Injection water-induced formation damage evaluation is considered critical in a low-permeability (2 md) oil reservoir development because of the potential bridging of narrow pore throats by in-situ scale precipitates. This problem can be mitigated with processed low-salinity water, albeit at significantly high capital expenditure associated with water processing facility that could erode the economic margin of the project. Laboratory fluid compatibility tests and software simulation were therefore conducted to appraise the risk of inorganic scale deposition during water injection in an undeveloped carbonate reservoir with high-salinity formation brine (TDS ~205 g/L).

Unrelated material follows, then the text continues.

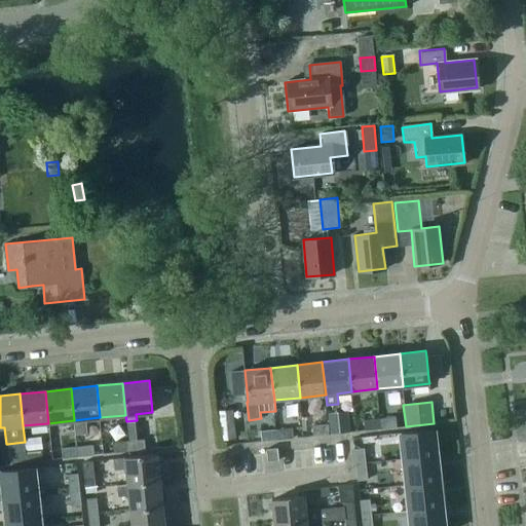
[(220,441),(235,439),(232,409),(217,411),(220,441)]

The laboratory experiments were initially carried out with both synthetic and actual field samples including formation water extracted from pressurized downhole fluid tester. Coreflood and fluid-fluid compatibility tests were carried out at estimated bottom-hole temperature of 150 °F and pressure of 1,000 psi. Comprehensive mixed-brine simulation software was also used to determine the inorganic scaling tendency expected with the use of seawater, produced water and diluted produced water for the planned injectors.

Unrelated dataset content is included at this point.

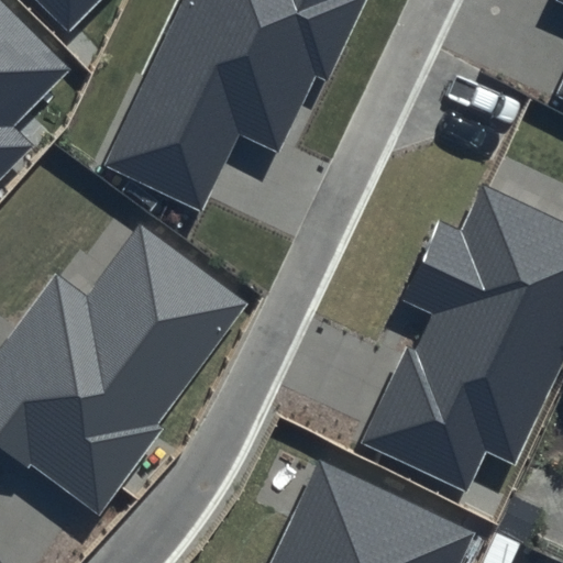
[(72,67),(2,0),(0,0),(0,178),(34,145),(14,125),(72,67)]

The study identified an inherently high calcium sulfate risk associated with the planned seawater injection in the new reservoir while the highest combined inorganic scale precipitation was observed at approximately 1:1 ratio for the formation brine-seawater mixture.

This paper discusses the laboratory fluid compatibility experiments and scale prediction analysis for different injection water utilization while providing an insight into the potential impact of scale risks associated with seawater injection in an onshore development reservoir with high divalent-salt content formation brine.